### Assigned task:
Return only those lines of the records below in which "round" appears.

### Source data:
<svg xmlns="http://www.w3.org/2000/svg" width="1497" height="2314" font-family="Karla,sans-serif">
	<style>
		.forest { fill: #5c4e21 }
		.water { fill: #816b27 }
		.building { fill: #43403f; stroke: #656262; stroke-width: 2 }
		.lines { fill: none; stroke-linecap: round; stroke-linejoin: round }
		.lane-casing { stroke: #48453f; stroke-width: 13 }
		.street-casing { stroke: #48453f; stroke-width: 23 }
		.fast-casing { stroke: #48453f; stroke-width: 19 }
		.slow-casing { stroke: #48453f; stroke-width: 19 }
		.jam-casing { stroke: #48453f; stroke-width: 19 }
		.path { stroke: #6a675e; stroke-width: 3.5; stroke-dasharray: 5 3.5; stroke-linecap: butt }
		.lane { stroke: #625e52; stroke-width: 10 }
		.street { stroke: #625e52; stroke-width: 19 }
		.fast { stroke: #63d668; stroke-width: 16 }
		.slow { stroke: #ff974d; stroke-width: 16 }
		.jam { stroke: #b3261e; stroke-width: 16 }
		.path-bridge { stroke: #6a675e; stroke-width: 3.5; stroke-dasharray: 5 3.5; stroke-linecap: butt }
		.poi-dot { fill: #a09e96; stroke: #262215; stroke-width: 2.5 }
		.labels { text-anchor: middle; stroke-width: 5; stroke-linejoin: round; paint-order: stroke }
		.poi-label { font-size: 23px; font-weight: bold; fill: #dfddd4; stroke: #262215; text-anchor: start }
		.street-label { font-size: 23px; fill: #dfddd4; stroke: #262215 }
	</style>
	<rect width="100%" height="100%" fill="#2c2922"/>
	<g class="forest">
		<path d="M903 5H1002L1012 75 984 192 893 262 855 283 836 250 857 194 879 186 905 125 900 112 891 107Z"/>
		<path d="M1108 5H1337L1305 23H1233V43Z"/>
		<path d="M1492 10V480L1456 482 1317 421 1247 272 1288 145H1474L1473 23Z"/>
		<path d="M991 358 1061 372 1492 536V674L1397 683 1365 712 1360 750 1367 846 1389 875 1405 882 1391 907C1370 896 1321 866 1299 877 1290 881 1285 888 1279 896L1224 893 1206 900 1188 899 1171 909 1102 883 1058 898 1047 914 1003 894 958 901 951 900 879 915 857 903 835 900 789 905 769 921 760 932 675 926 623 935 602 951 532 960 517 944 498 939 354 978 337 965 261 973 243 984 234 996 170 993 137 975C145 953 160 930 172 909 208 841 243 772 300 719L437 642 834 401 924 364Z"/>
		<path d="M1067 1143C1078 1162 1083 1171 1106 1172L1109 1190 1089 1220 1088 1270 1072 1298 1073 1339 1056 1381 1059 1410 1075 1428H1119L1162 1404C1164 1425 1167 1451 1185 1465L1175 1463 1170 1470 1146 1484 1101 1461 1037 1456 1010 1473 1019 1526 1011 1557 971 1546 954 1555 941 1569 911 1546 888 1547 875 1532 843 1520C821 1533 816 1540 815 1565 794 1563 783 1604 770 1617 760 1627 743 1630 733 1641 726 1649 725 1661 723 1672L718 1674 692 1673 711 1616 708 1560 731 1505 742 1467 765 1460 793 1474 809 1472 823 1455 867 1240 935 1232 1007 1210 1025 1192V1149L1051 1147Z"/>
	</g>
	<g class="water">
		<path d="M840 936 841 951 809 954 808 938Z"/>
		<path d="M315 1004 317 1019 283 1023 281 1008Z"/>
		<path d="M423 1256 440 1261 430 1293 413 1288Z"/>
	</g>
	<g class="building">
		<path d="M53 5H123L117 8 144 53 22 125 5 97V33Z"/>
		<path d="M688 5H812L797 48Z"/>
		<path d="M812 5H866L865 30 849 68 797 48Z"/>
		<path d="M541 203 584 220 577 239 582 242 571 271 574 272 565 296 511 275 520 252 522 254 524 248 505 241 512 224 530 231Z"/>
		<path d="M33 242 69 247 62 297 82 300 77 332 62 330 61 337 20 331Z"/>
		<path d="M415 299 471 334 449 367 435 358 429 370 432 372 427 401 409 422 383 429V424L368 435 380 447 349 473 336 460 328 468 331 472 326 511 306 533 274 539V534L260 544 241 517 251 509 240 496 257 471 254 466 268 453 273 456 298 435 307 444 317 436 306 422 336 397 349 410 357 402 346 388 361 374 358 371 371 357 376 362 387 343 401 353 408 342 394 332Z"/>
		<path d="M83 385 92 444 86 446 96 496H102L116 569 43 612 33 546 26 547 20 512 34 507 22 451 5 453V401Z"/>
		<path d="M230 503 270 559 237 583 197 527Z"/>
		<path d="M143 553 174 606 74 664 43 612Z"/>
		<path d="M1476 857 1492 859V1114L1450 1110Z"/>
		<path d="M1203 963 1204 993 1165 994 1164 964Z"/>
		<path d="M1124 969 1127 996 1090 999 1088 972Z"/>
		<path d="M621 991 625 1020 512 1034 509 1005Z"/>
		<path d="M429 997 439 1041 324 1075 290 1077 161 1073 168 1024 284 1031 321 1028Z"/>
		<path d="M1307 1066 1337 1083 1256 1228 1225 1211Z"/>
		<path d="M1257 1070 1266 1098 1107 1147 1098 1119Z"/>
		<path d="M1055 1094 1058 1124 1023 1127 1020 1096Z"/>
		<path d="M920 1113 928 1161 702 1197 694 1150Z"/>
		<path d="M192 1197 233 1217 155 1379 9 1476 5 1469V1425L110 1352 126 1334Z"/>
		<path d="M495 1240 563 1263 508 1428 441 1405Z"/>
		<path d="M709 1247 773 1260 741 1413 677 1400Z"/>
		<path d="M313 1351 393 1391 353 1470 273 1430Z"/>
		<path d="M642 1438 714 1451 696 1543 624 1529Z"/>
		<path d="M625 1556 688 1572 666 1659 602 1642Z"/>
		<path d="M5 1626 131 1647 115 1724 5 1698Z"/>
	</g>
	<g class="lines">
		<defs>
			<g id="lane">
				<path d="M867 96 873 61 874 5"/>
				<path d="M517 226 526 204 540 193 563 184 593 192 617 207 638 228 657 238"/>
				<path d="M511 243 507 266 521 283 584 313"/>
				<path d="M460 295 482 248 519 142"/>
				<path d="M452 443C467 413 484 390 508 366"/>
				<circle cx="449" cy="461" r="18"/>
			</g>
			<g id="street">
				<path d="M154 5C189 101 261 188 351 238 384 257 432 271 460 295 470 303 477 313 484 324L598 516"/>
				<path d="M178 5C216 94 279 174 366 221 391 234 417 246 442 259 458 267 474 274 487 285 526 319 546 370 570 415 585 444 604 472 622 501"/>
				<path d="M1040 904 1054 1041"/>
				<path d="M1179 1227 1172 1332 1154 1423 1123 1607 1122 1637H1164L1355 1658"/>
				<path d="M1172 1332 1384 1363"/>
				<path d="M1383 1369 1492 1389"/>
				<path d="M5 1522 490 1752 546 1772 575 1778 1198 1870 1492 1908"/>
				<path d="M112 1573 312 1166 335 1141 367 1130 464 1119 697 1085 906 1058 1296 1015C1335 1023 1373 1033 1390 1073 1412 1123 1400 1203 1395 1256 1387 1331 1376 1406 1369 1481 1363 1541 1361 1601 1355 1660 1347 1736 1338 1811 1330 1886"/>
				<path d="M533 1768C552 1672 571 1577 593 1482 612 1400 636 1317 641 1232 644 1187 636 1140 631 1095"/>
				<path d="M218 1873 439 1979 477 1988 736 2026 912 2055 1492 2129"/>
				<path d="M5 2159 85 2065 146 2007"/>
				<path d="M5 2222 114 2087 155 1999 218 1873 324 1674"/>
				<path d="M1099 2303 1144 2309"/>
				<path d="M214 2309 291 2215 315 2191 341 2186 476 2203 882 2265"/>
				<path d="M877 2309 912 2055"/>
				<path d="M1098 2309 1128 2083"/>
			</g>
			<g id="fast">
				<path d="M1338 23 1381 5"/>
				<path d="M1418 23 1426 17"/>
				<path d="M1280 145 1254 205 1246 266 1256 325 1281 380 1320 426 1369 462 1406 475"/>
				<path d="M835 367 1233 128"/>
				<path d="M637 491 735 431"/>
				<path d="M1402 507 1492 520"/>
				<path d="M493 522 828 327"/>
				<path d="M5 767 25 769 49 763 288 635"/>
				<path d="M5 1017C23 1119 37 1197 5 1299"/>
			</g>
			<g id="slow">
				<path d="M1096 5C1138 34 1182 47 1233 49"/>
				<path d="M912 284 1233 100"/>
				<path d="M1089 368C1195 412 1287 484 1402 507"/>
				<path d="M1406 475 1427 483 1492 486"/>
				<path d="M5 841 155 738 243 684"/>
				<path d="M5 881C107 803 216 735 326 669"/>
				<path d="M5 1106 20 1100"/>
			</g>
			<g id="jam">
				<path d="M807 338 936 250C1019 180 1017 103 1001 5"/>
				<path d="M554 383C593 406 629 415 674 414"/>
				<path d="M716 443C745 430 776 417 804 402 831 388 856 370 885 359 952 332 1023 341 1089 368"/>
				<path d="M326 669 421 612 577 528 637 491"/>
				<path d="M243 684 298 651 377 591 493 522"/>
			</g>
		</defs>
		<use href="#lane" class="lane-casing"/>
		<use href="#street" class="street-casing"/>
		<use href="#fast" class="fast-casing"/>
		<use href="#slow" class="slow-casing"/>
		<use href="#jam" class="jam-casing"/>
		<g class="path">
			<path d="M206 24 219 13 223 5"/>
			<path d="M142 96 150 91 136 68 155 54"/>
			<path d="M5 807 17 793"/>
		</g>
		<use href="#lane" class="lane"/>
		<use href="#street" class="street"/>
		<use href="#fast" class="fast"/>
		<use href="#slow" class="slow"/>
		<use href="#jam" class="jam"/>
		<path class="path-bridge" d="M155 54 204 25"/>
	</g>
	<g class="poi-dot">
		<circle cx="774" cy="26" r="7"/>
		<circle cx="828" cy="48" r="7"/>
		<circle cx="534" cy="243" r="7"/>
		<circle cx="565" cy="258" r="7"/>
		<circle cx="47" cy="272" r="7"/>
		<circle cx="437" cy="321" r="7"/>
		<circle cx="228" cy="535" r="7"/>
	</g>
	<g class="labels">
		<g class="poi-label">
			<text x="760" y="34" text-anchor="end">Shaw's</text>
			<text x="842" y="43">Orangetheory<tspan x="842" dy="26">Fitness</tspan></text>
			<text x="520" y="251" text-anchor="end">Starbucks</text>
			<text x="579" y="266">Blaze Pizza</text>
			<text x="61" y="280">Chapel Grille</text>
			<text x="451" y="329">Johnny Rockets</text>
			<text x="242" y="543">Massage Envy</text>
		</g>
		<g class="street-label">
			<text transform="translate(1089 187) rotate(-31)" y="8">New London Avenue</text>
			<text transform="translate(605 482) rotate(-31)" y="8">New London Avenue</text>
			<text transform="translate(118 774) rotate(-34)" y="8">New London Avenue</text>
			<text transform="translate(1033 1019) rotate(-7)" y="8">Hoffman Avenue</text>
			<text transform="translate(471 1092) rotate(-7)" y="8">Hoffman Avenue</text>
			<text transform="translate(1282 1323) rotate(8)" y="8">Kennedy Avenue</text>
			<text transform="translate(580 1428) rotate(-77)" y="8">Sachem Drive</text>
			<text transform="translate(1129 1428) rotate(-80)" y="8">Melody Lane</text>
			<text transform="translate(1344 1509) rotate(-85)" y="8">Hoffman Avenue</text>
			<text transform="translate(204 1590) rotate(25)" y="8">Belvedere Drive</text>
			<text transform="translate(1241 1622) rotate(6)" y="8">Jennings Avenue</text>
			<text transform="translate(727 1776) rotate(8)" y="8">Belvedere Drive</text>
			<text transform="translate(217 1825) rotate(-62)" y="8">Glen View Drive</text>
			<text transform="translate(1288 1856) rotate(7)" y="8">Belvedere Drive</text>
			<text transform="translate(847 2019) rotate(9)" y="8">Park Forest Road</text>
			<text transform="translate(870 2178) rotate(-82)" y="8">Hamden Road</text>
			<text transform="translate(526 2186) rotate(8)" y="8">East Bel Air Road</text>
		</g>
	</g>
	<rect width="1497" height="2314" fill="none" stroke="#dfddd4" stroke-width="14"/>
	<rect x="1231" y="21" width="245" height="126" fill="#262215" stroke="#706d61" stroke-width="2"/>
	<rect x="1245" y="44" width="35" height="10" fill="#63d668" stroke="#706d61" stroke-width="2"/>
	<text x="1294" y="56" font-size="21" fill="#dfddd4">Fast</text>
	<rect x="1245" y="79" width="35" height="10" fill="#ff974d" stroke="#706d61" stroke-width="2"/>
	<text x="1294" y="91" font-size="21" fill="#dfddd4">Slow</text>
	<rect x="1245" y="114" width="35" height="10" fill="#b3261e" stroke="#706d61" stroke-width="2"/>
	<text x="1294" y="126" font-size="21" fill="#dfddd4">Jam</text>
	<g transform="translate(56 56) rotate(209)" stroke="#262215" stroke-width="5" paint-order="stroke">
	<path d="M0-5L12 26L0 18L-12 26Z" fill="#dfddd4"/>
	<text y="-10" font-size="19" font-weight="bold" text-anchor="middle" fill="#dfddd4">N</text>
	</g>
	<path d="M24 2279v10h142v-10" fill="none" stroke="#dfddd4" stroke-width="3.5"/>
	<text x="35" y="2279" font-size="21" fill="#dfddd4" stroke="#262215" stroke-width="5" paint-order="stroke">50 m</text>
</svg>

### Output below:
		.lines { fill: none; stroke-linecap: round; stroke-linejoin: round }
		.labels { text-anchor: middle; stroke-width: 5; stroke-linejoin: round; paint-order: stroke }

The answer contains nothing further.